Extracted records =>
[Start of Attachment]

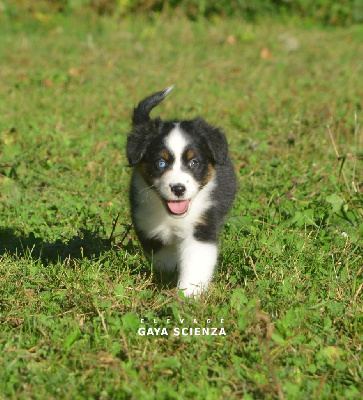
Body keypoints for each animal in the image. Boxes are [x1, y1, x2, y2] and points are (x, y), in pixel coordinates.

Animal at [126, 86, 237, 296]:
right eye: (160, 163)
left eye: (194, 163)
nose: (178, 188)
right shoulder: (147, 224)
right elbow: (163, 256)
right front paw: (169, 275)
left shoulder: (201, 227)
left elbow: (195, 263)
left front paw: (187, 295)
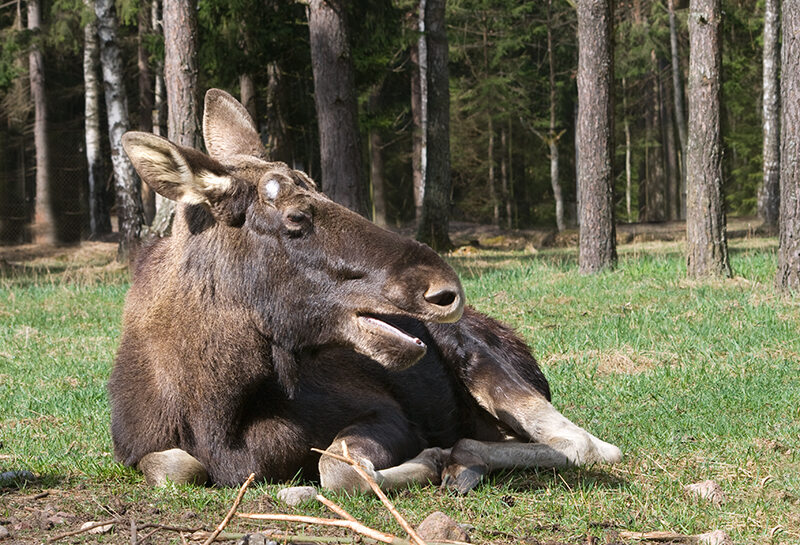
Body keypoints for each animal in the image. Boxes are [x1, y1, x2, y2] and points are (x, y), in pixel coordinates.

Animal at [109, 89, 620, 492]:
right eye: (297, 216)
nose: (445, 290)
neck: (216, 406)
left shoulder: (385, 412)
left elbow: (336, 468)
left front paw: (431, 458)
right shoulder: (136, 448)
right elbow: (175, 466)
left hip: (484, 366)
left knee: (587, 444)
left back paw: (461, 459)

[End of Attachment]

Exercise goal =>
Each of the lines from the one that contains "nose: (445, 290)" through the last line of the data needs to be repeated exactly, with no others.

Solution for this task =>
nose: (445, 290)
neck: (216, 406)
left shoulder: (385, 412)
left elbow: (336, 468)
left front paw: (431, 458)
right shoulder: (136, 448)
right elbow: (175, 466)
left hip: (484, 366)
left knee: (587, 444)
left back paw: (461, 459)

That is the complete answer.